_Exercise_.
Although the records contain pictures, repeat only the text of every line exactly.

Transcribed page contents
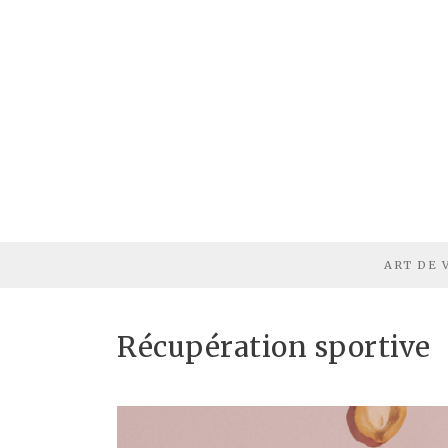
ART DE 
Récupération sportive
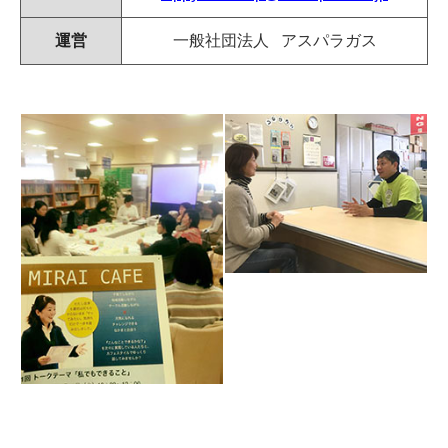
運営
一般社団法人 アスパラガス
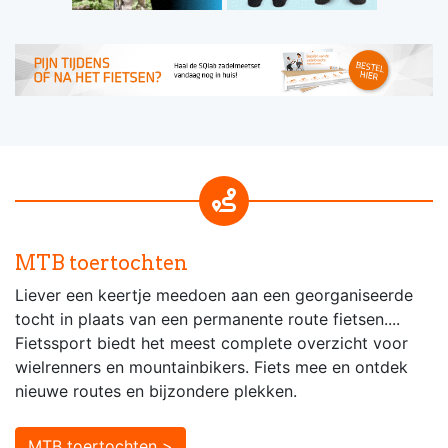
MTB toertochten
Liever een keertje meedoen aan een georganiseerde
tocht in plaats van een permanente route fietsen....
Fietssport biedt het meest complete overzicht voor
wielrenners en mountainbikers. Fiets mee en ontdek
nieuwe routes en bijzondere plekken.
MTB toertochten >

_Reply_.
ART DE 
Récupération sportive
運営
一般社団法人 アスパラガス
MTB toertochten
Liever een keertje meedoen aan een georganiseerde
tocht in plaats van een permanente route fietsen....
Fietssport biedt het meest complete overzicht voor
wielrenners en mountainbikers. Fiets mee en ontdek
nieuwe routes en bijzondere plekken.
MTB toertochten >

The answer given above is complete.